There it is, hidden behind a little drop off in the creek’s stream. Glorious isn’t it? Of course, in the end neither photo ran in favor of a less interesting photo by Jerilee (she even said so herself) of the triple homicide house, simply because a triple homicide of a white, middle class family means more than a possible homeless guy.
Just going to leave you with a random photo from last night’s Air Force Hockey game. Enjoy:
Oh man, finally got the email I’ve been waiting for from Canon to estimate the repair costs for my camera…. $480 >.< Oh man, it’s a good thing the newspaper is going to pay for the repair, that’s more than my rent… More than I make in a week, even! On a shutter repair! Jeez, that really hurts, I’m kinda embarrassed and unhappy that that’s the number I have to report, but even still… Guess I need to hurry up and re-qualify for CPS and then apply for it, that’s just unacceptable…
Today started off well enough, with another early morning golf assignment (go ahead and say it… “again?”), which, not gonna lie, I’m actually starting to enjoy… not for the actual shooting of golf, because honestly it’s kinda boring, but for the scenery and the fact I get to drive a golf cart.
But then, as Jerilee so aptly put it, “things got weird.”
Came back to the Gazette office to edit my photos and ran into Carol, also returning from an assignment… photographing a dive rescue in Prospect Lake of two local high school soccer players who ended up drowning. Ironic, since Danielle and I had been talking last night about how drowning would probably be one of the worst ways to die.
Well, after finishing editing, Stuart, my editor, sent me out to the school to see if the soccer team was practicing and maybe get some shots of them reacting to the news… But when I showed up the soccer field was empty.
Save one person. Sitting on this little cement block in between a pair of taller… well, i don’t know what they were. But with this beautiful mountain backdrop and nice afternoon light, and the body language he was exuding, it was perfect.
And then I caught myself thinking too dispassionately about it…. and felt terrible.
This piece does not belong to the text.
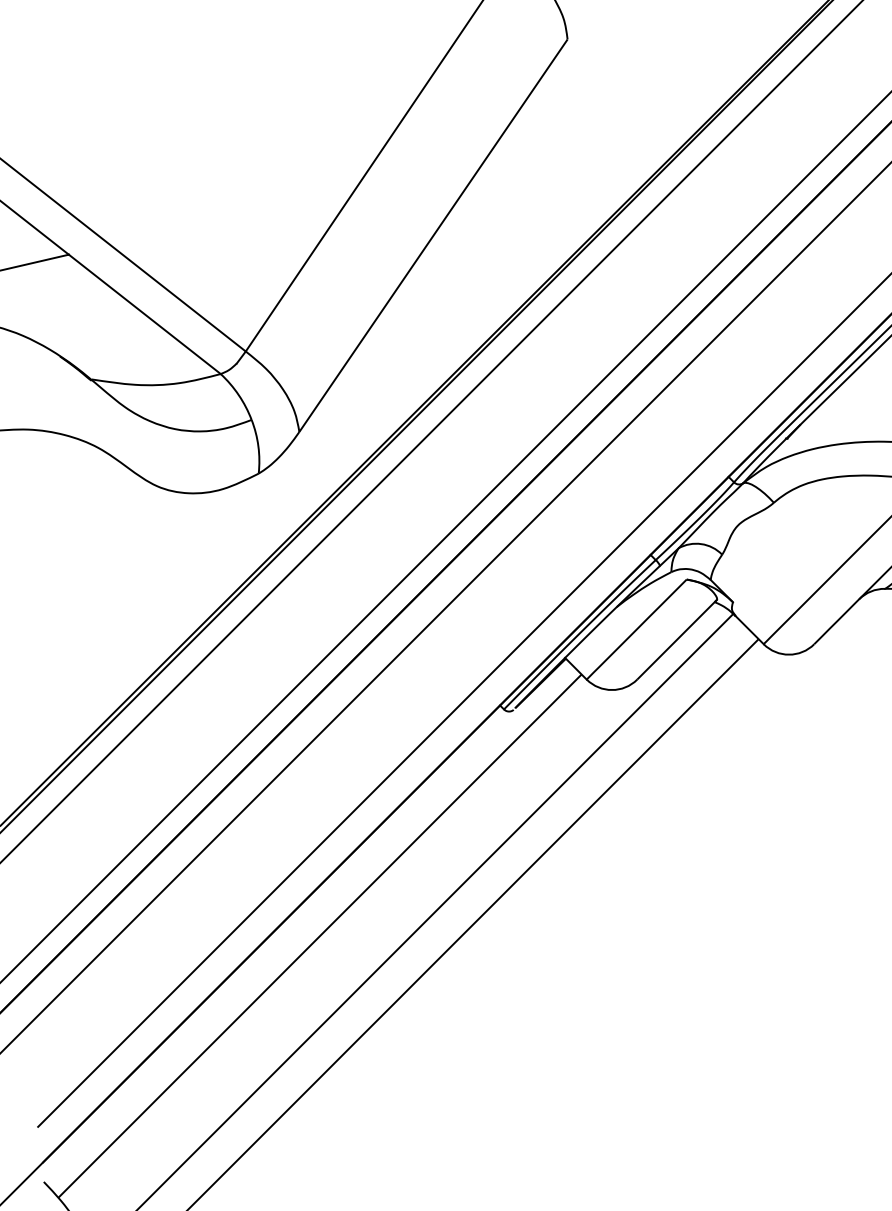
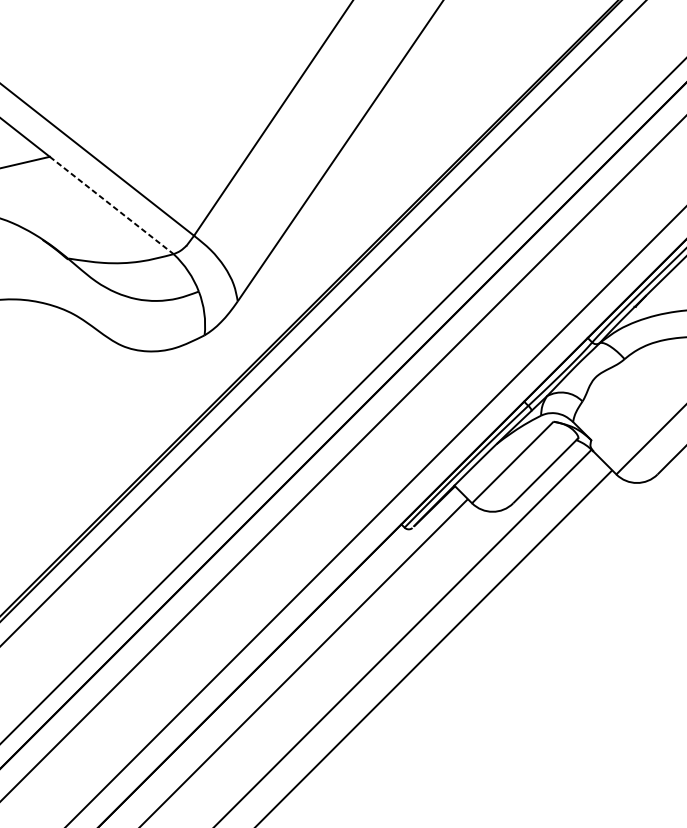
line: (144, 314) -> (111, 205), solid -> dashed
I know how it feels to lose a friend, my senior year in high school, and realized that, despite all my thinking of what I was going to say and how I was going to approach, it had slipped back into the “protected by my lens” mode that Carol and I had talked about when she came back from photographing the bodies being pulled from the lake.
By the time I had pulled over and gotten my camera ready, he had already left his spot and gone to his truck. Ugh, I was kicking myself for missing the shot in my hesitation. I came back later in the night with Jerilee’s D3, but nobody was left. Sigh.
Moral of the story is… well, I don’t know what it is. I just know that in situations like this, its tough to choose between your job and your conscience… And in the end, I don’t know if they’re even mutually exclusive, or if so which is more important.
Makes the situation I discussed last night even more important for me to mull over…
Now for a couple of well-deserved days off… I’ve put in two 10 hour days, a 9 hour day and 11 hours today. Yet oddly, I don’t feel like I need the rest. Yet.